§ Data provided
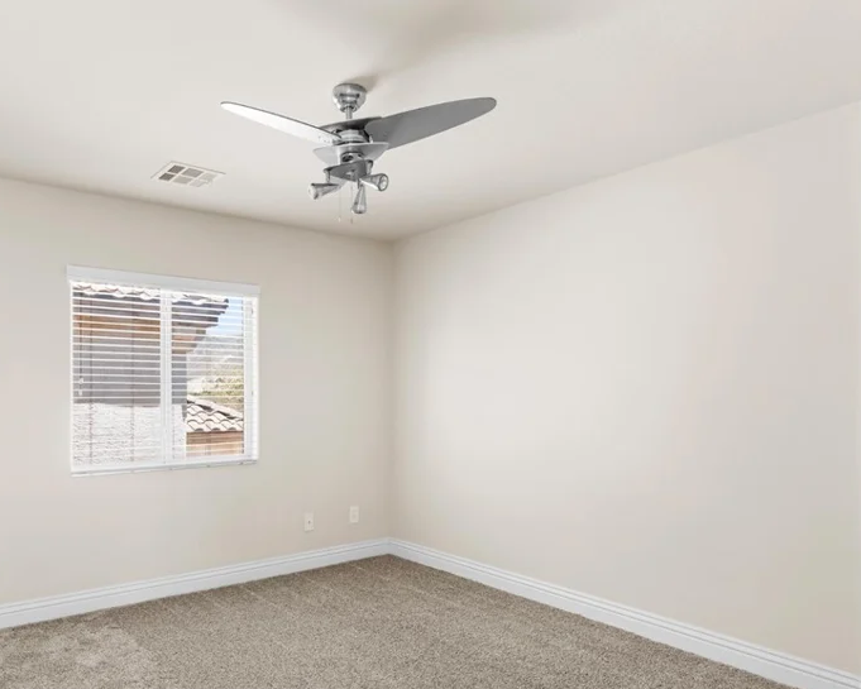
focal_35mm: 24
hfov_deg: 68.9
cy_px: 391
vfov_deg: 58.6
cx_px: 312
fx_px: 612
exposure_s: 1/15
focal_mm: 17
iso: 400
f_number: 8
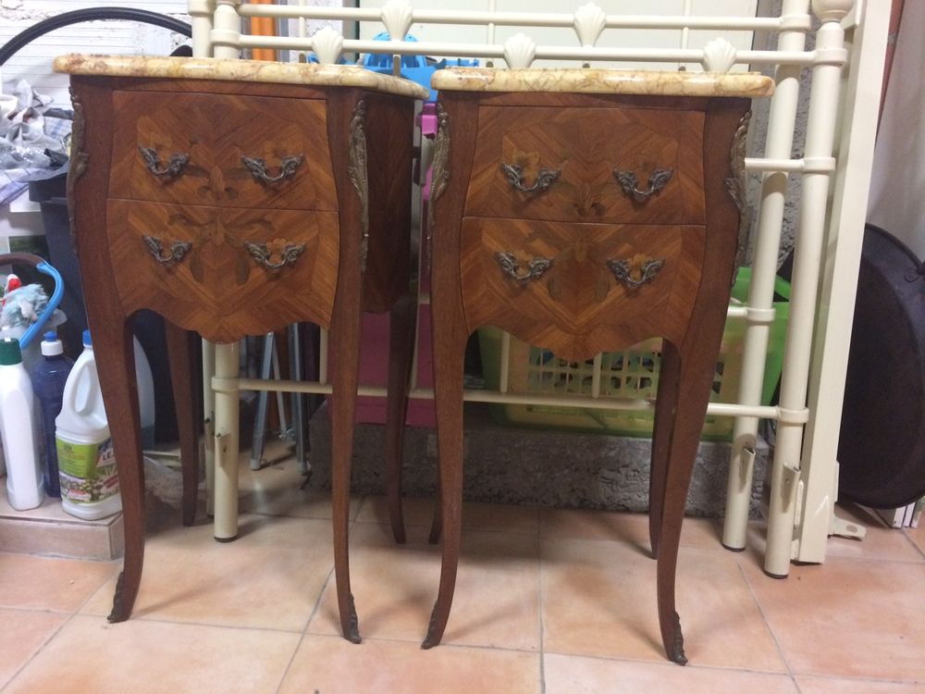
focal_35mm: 29
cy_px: 347
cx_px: 462
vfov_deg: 48.2
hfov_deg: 61.7
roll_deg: -1.6
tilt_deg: -14.9
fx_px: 775
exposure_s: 1/17
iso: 320
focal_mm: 4.15
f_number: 2.2
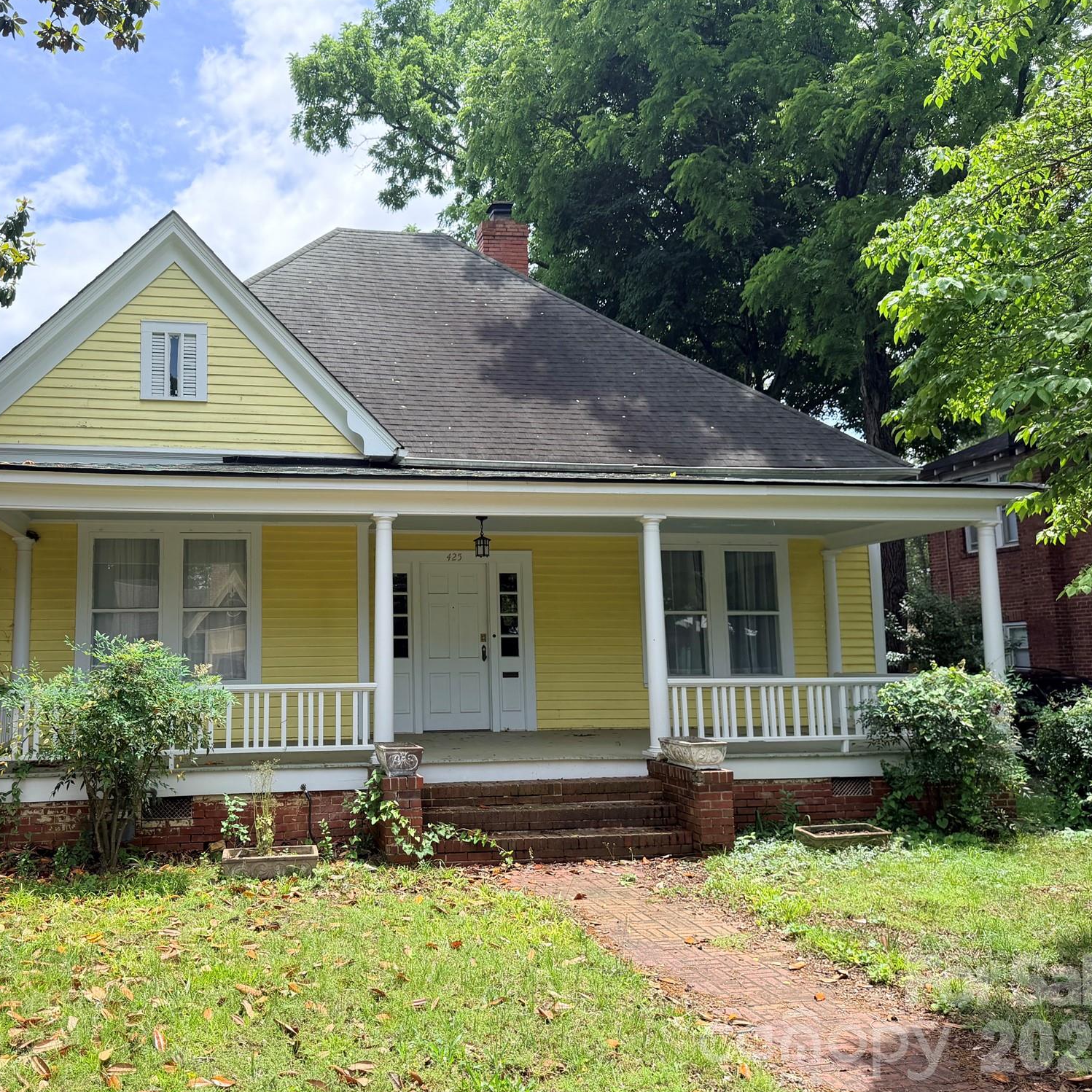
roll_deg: +0.9
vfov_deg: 55.6
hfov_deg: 54.8
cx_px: 391
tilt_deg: +8.2
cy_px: 538
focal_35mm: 29
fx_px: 1035
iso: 100
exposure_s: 1/2611
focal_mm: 6.76
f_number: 1.78
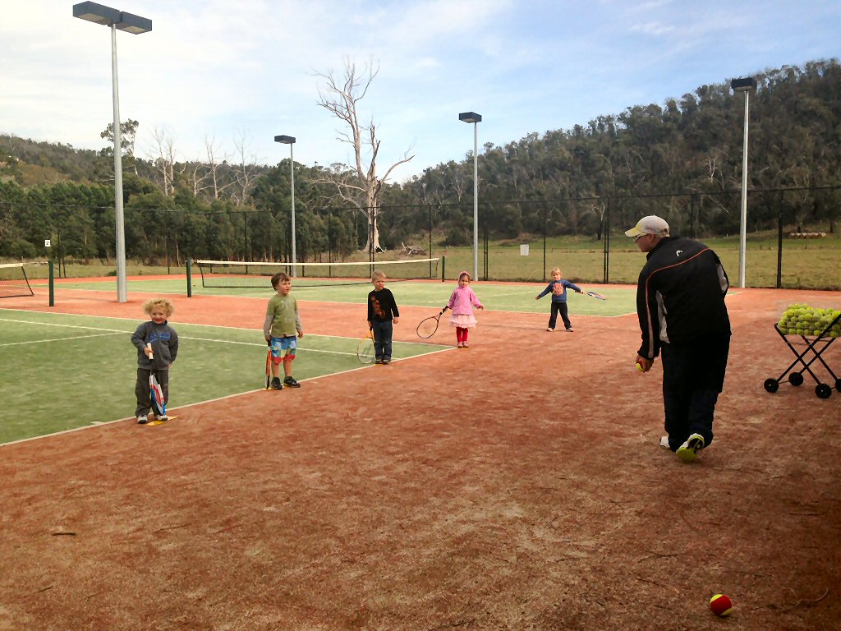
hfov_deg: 55.4
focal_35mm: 33
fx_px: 802
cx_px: 420
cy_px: 316
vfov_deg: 42.9
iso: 50
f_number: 2.4
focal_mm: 4.13
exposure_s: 1/1391
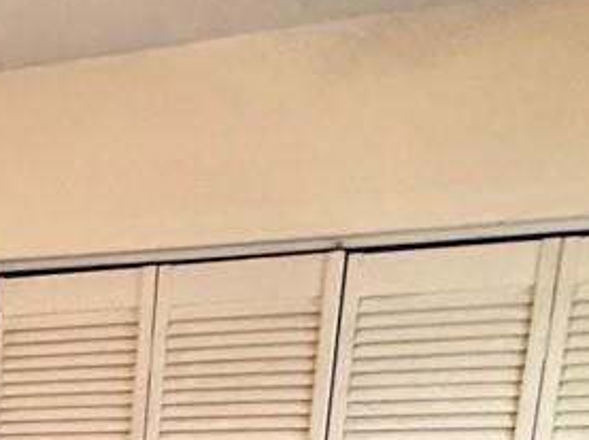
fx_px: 1376
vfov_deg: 15.1
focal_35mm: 81
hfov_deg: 20.9
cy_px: 857
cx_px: -266
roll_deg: -1.5
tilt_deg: -14.8
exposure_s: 1/60
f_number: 2.2
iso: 400
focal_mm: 2.22
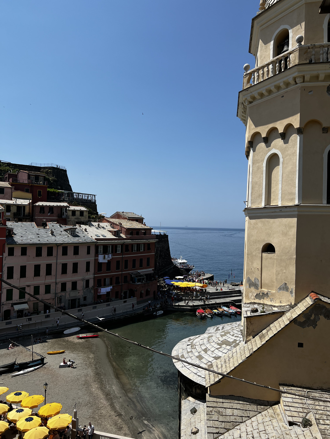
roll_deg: -1.0
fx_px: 330
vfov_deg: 67.3
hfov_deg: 53.1
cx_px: 165
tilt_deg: +1.1
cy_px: 220
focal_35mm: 26
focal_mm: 5.7
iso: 50
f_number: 1.5
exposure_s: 1/6579
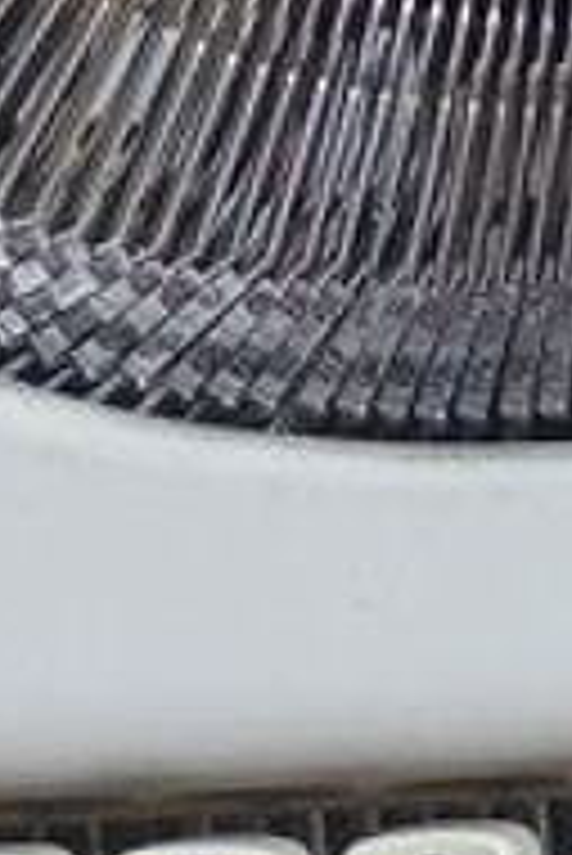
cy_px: -470
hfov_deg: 7.4
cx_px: 829
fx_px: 4329
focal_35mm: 182
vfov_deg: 10.8
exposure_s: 1/1171
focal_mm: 4.6
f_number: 1.8
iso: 25
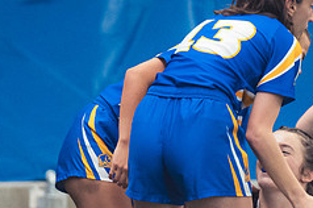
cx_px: 269
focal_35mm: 945
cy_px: 253
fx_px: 8205
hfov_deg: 2.2
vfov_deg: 1.5
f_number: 2.8
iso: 3200
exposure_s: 1/320
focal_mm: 200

§ Work to complete
Only the pictures are dropped when you print the material; everything else is copied exactly.

§ Response
focal_35mm: 24
hfov_deg: 68.9
cy_px: 391
vfov_deg: 58.6
cx_px: 312
fx_px: 612
exposure_s: 1/15
focal_mm: 17
iso: 400
f_number: 8
focal_35mm: 29
cy_px: 347
cx_px: 462
vfov_deg: 48.2
hfov_deg: 61.7
roll_deg: -1.6
tilt_deg: -14.9
fx_px: 775
exposure_s: 1/17
iso: 320
focal_mm: 4.15
f_number: 2.2
roll_deg: +0.9
vfov_deg: 55.6
hfov_deg: 54.8
cx_px: 391
tilt_deg: +8.2
cy_px: 538
focal_35mm: 29
fx_px: 1035
iso: 100
exposure_s: 1/2611
focal_mm: 6.76
f_number: 1.78
hfov_deg: 55.4
focal_35mm: 33
fx_px: 802
cx_px: 420
cy_px: 316
vfov_deg: 42.9
iso: 50
f_number: 2.4
focal_mm: 4.13
exposure_s: 1/1391
fx_px: 1376
vfov_deg: 15.1
focal_35mm: 81
hfov_deg: 20.9
cy_px: 857
cx_px: -266
roll_deg: -1.5
tilt_deg: -14.8
exposure_s: 1/60
f_number: 2.2
iso: 400
focal_mm: 2.22
roll_deg: -1.0
fx_px: 330
vfov_deg: 67.3
hfov_deg: 53.1
cx_px: 165
tilt_deg: +1.1
cy_px: 220
focal_35mm: 26
focal_mm: 5.7
iso: 50
f_number: 1.5
exposure_s: 1/6579
cy_px: -470
hfov_deg: 7.4
cx_px: 829
fx_px: 4329
focal_35mm: 182
vfov_deg: 10.8
exposure_s: 1/1171
focal_mm: 4.6
f_number: 1.8
iso: 25
cx_px: 269
focal_35mm: 945
cy_px: 253
fx_px: 8205
hfov_deg: 2.2
vfov_deg: 1.5
f_number: 2.8
iso: 3200
exposure_s: 1/320
focal_mm: 200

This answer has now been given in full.